(DIRECTIVE A)
Update the Artstein-Avidan biography, everything from "Recognition" down to "Wolf Foundation.", and write it out with "Haim Nessyahu Prize" changed to "Nessyahu Award".

Shiri Artstein-Avidan (, born 28 September 1978) is an Israeli mathematician who in 2015 won the Erdős Prize. She specializes in convex geometry and asymptotic geometric analysis, and is a professor of mathematics at Tel Aviv University.

Education and career
Artstein was born in Jerusalem, the daughter of mathematician Zvi Artstein. She graduated summa cum laude from Tel Aviv University in 2000, with a bachelor's degree in mathematics, and completed her PhD at Tel Aviv University in 2004 under the supervision of Vitali Milman, with a dissertation on Entropy Methods. She worked from 2004 to 2006 as a Veblen Research Instructor in Mathematics at Princeton University and as a researcher at the Institute for Advanced Study before returning to Tel Aviv as a faculty member in 2006.

Recognition
Artstein won the Haim Nessyahu Prize in Mathematics, an annual dissertation award of the Israel Mathematical Union, in 2006.
In 2008 she won the Krill Prize for Excellence in Scientific Research, from the
Wolf Foundation.

(DIRECTIVE B)
Arrange the clock rows below as a JSON list of strings, one string per line, everything from the line containing "UKF: 2:21 -> 2:16" down to the last row. Skip blank lines, and leave the picture lines out.

(DATA FOR THIS TASK)
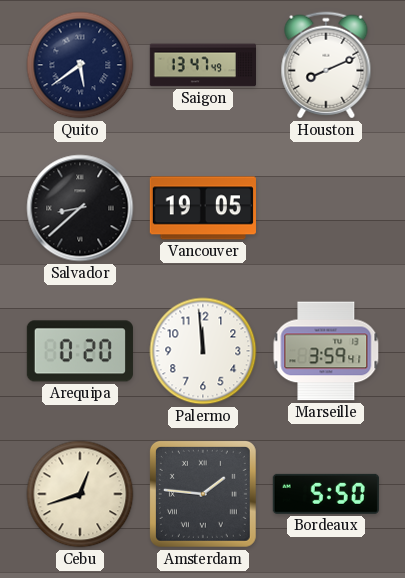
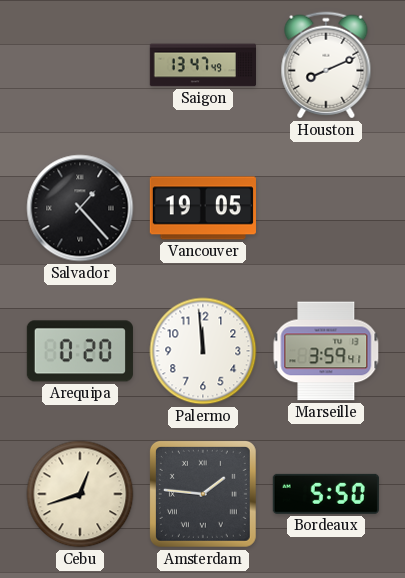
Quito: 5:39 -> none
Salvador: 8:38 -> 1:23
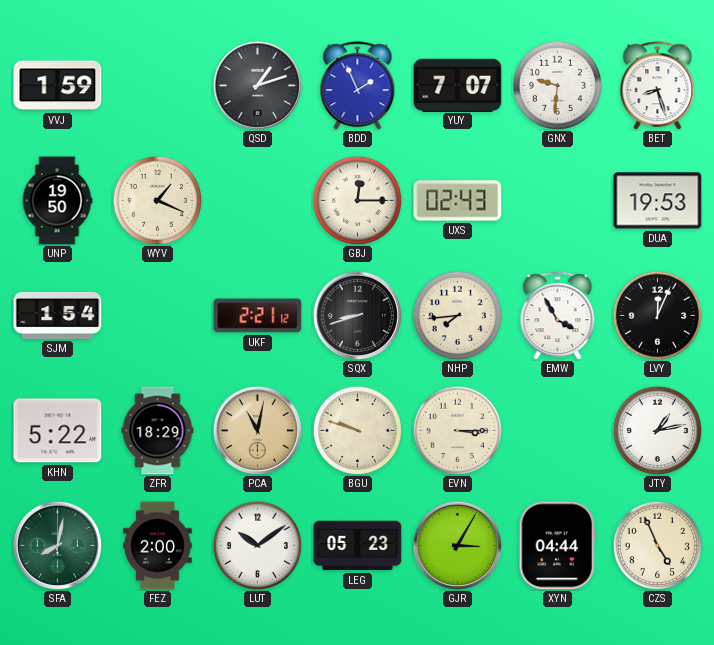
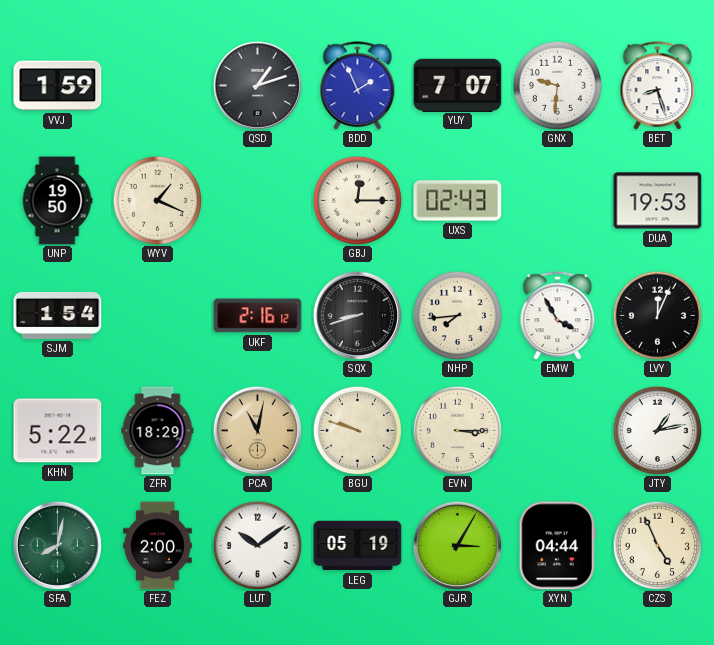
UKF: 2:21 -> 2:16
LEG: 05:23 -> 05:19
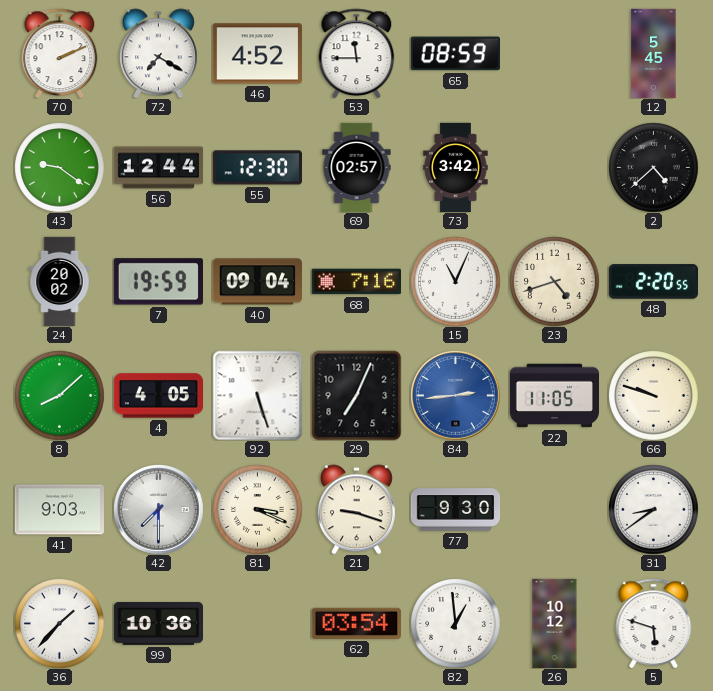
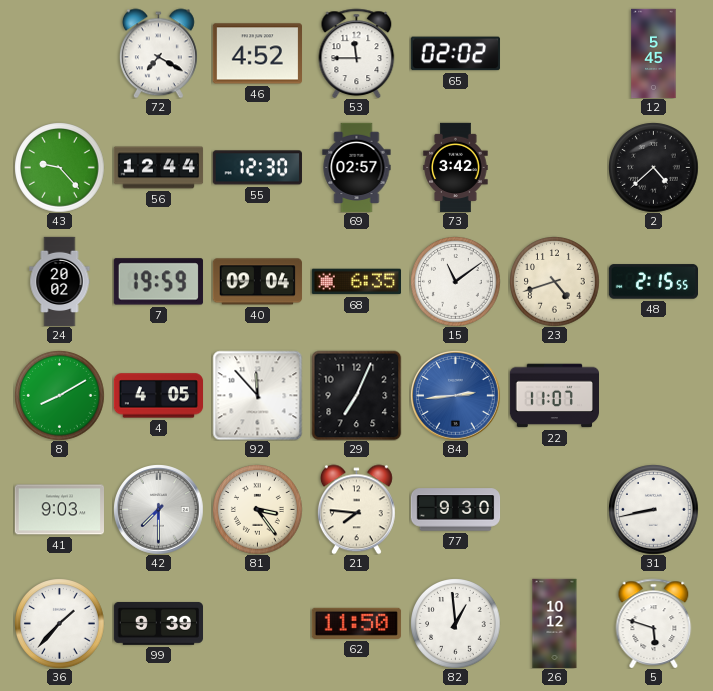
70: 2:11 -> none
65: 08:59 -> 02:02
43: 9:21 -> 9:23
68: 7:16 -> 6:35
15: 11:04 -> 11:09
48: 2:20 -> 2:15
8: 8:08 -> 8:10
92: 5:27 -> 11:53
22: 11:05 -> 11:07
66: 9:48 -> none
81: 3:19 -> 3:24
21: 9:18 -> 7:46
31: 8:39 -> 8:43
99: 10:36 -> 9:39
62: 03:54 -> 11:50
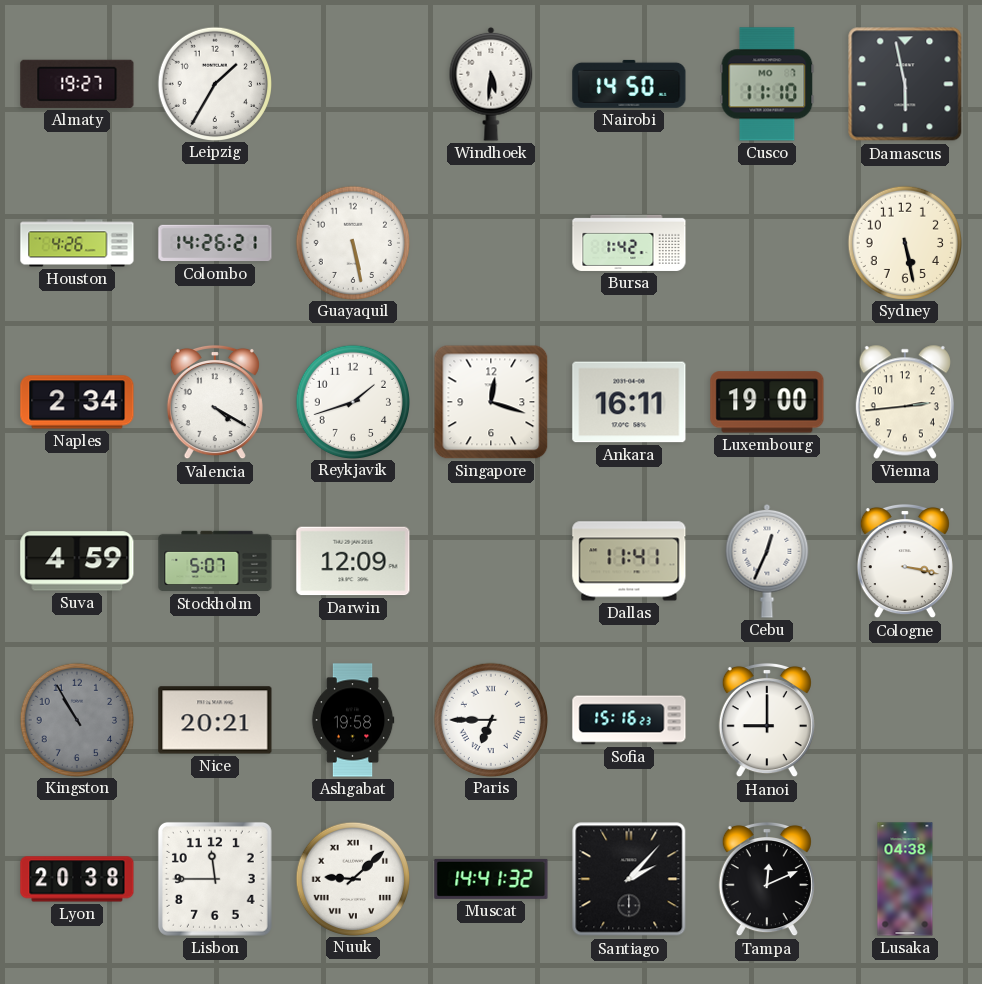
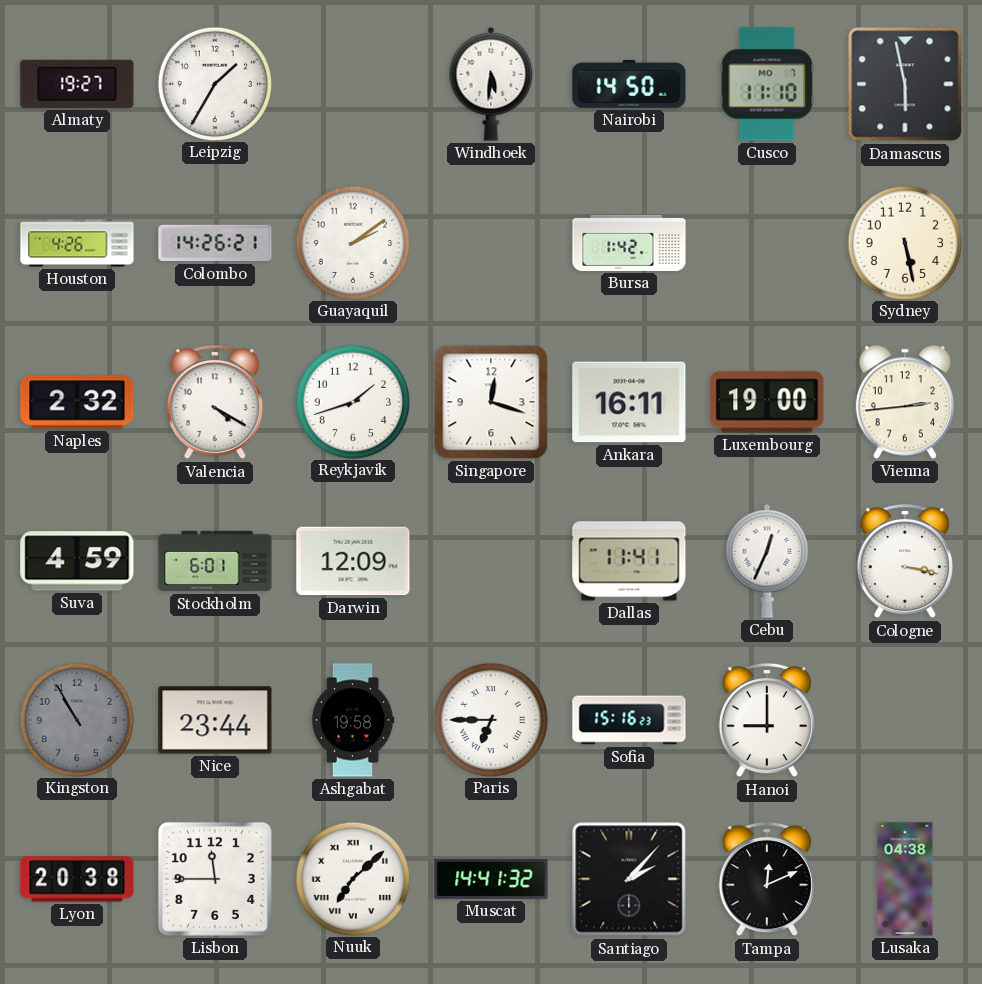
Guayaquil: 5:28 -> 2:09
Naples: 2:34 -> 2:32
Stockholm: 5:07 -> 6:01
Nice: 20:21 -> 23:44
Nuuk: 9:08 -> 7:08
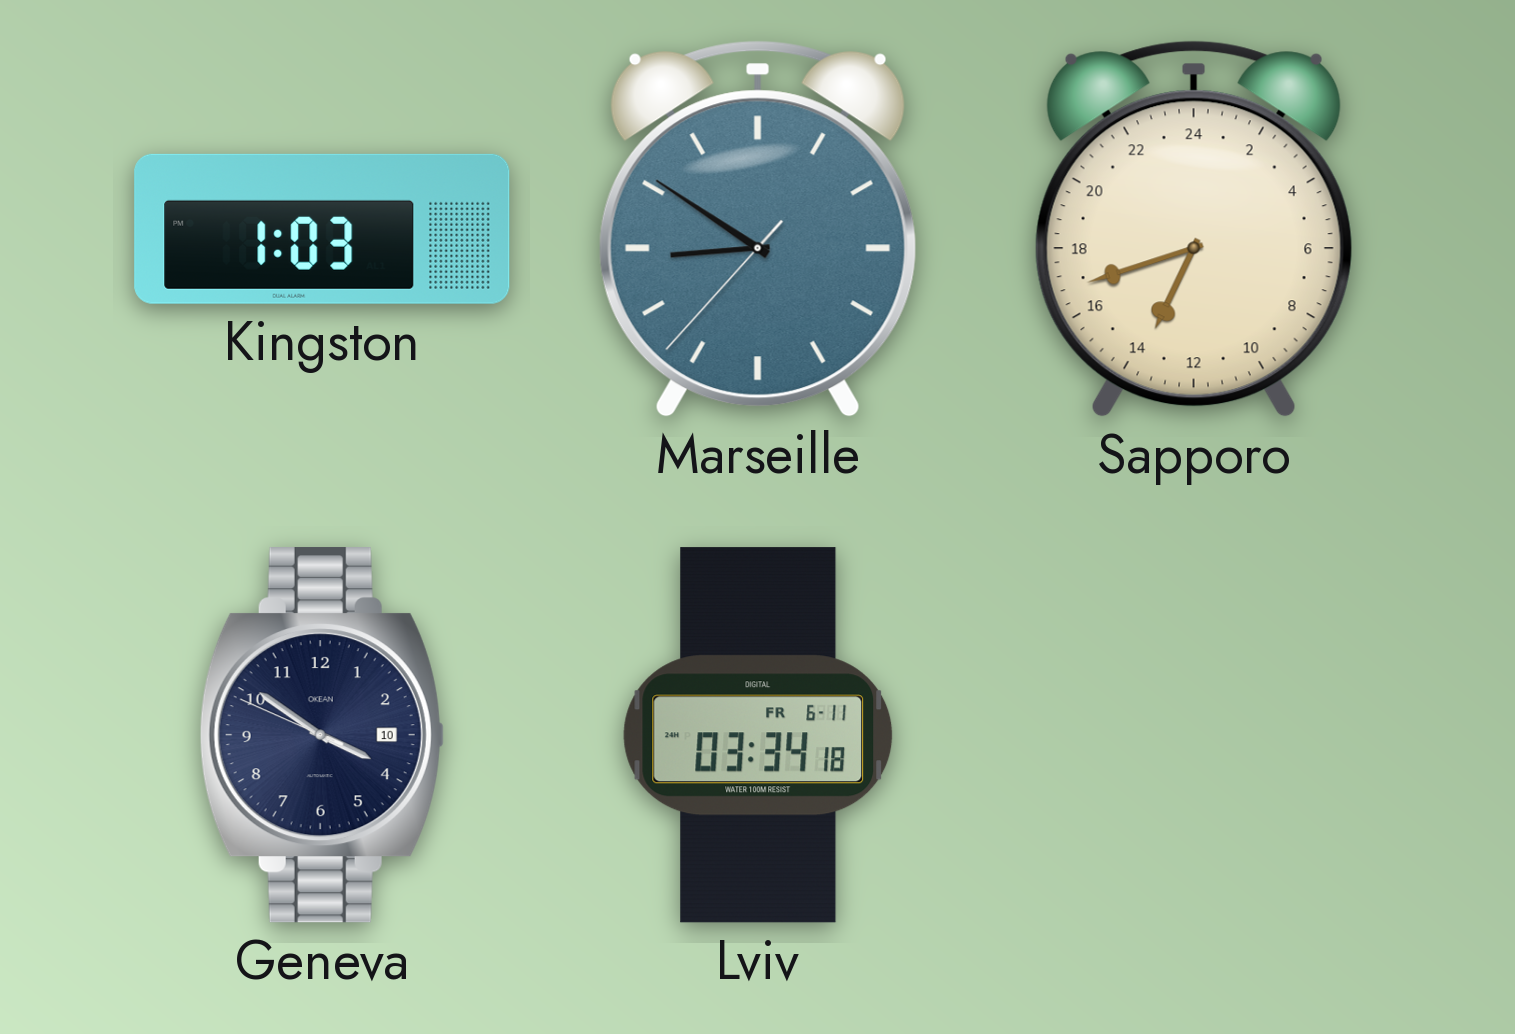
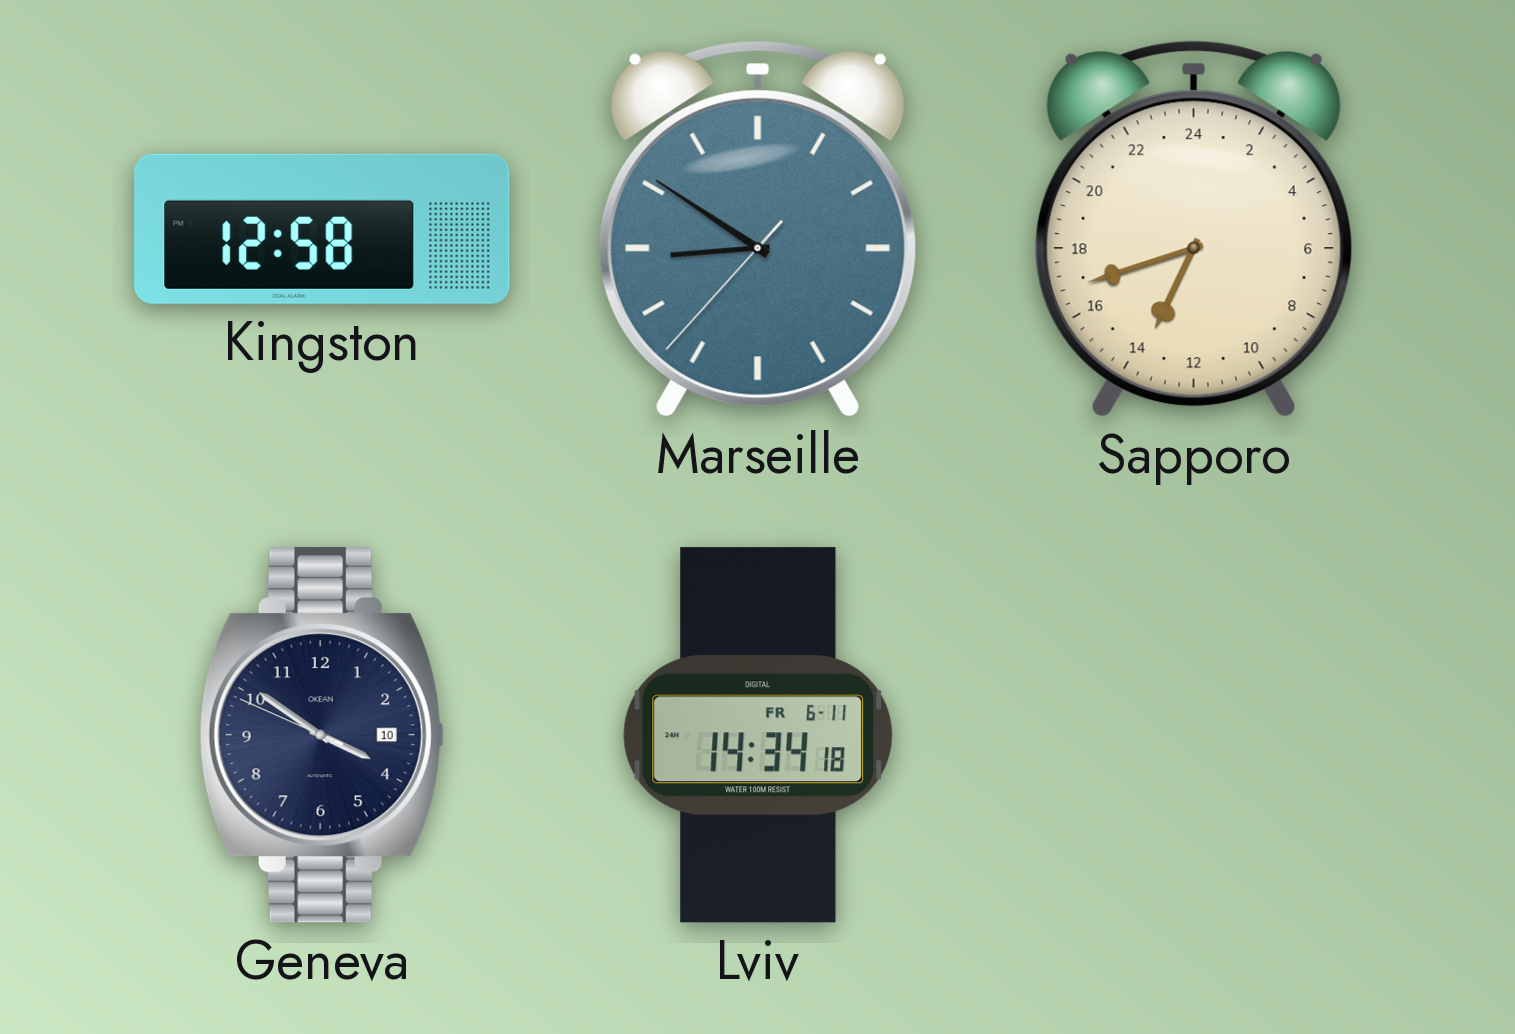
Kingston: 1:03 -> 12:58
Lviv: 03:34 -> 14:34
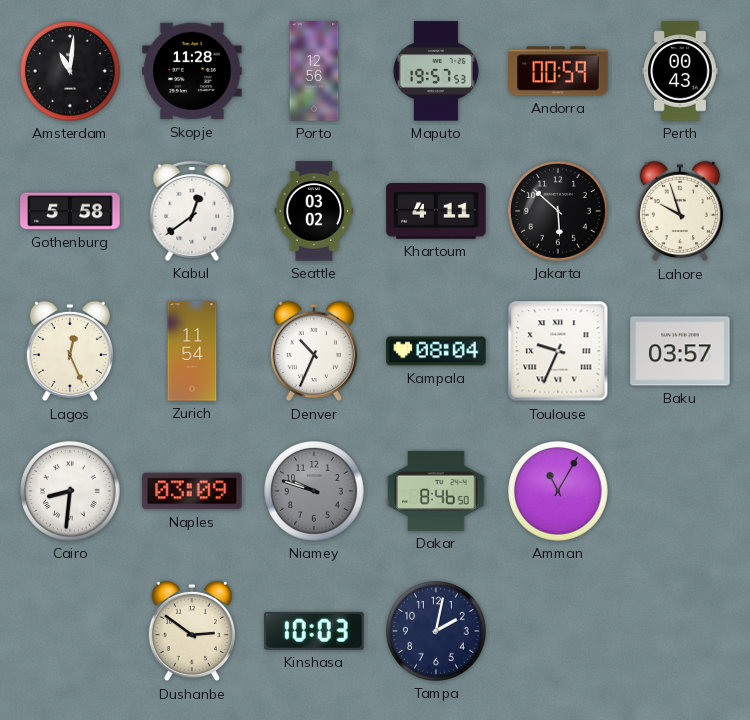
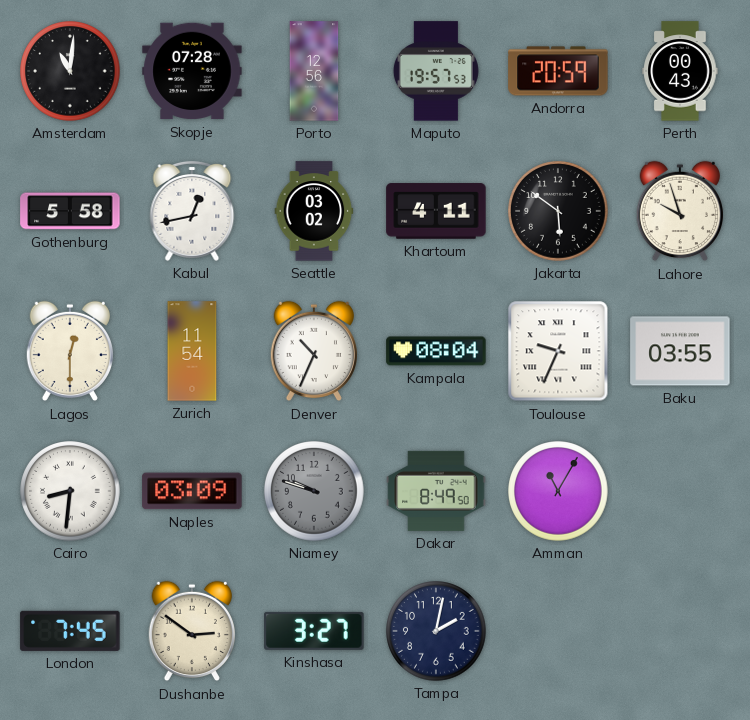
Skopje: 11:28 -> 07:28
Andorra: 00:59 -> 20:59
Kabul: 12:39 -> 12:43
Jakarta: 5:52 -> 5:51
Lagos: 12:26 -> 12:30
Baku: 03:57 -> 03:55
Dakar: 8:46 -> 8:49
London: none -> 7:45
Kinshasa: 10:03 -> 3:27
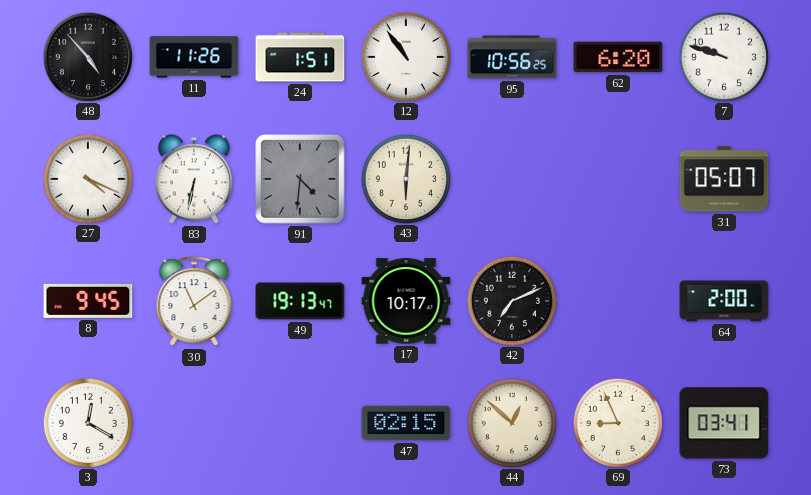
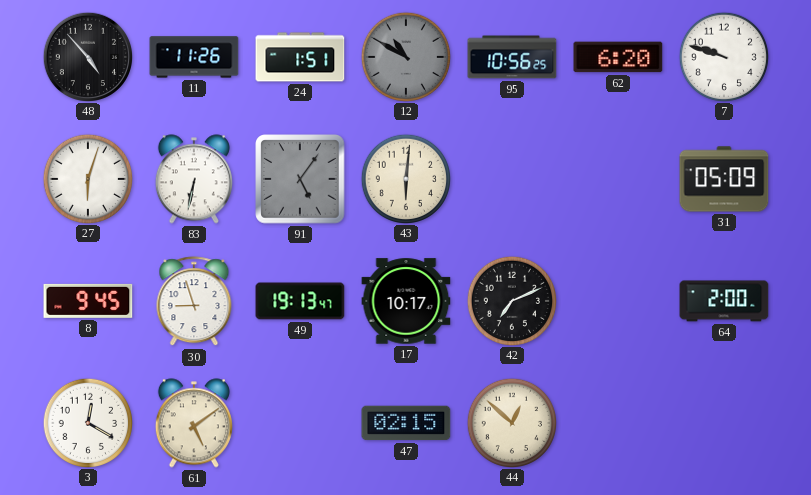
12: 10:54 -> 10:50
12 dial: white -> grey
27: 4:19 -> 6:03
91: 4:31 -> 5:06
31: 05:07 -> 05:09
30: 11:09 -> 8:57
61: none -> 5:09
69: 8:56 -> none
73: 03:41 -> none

(EXERCISE RESULT A)
Recognition
Artstein won the Nessyahu Award in Mathematics, an annual dissertation award of the Israel Mathematical Union, in 2006.
In 2008 she won the Krill Prize for Excellence in Scientific Research, from the
Wolf Foundation.

(EXERCISE RESULT B)
[
  "UKF: 2:21 -> 2:16",
  "LEG: 05:23 -> 05:19",
  "70: 2:11 -> none",
  "65: 08:59 -> 02:02",
  "43: 9:21 -> 9:23",
  "68: 7:16 -> 6:35",
  "15: 11:04 -> 11:09",
  "48: 2:20 -> 2:15",
  "8: 8:08 -> 8:10",
  "92: 5:27 -> 11:53",
  "22: 11:05 -> 11:07",
  "66: 9:48 -> none",
  "81: 3:19 -> 3:24",
  "21: 9:18 -> 7:46",
  "31: 8:39 -> 8:43",
  "99: 10:36 -> 9:39",
  "62: 03:54 -> 11:50",
  "Guayaquil: 5:28 -> 2:09",
  "Naples: 2:34 -> 2:32",
  "Stockholm: 5:07 -> 6:01",
  "Nice: 20:21 -> 23:44",
  "Nuuk: 9:08 -> 7:08",
  "Kingston: 1:03 -> 12:58",
  "Lviv: 03:34 -> 14:34",
  "Skopje: 11:28 -> 07:28",
  "Andorra: 00:59 -> 20:59",
  "Kabul: 12:39 -> 12:43",
  "Jakarta: 5:52 -> 5:51",
  "Lagos: 12:26 -> 12:30",
  "Baku: 03:57 -> 03:55",
  "Dakar: 8:46 -> 8:49",
  "London: none -> 7:45",
  "Kinshasa: 10:03 -> 3:27",
  "12: 10:54 -> 10:50",
  "12 dial: white -> grey",
  "27: 4:19 -> 6:03",
  "91: 4:31 -> 5:06",
  "31: 05:07 -> 05:09",
  "30: 11:09 -> 8:57",
  "61: none -> 5:09",
  "69: 8:56 -> none",
  "73: 03:41 -> none"
]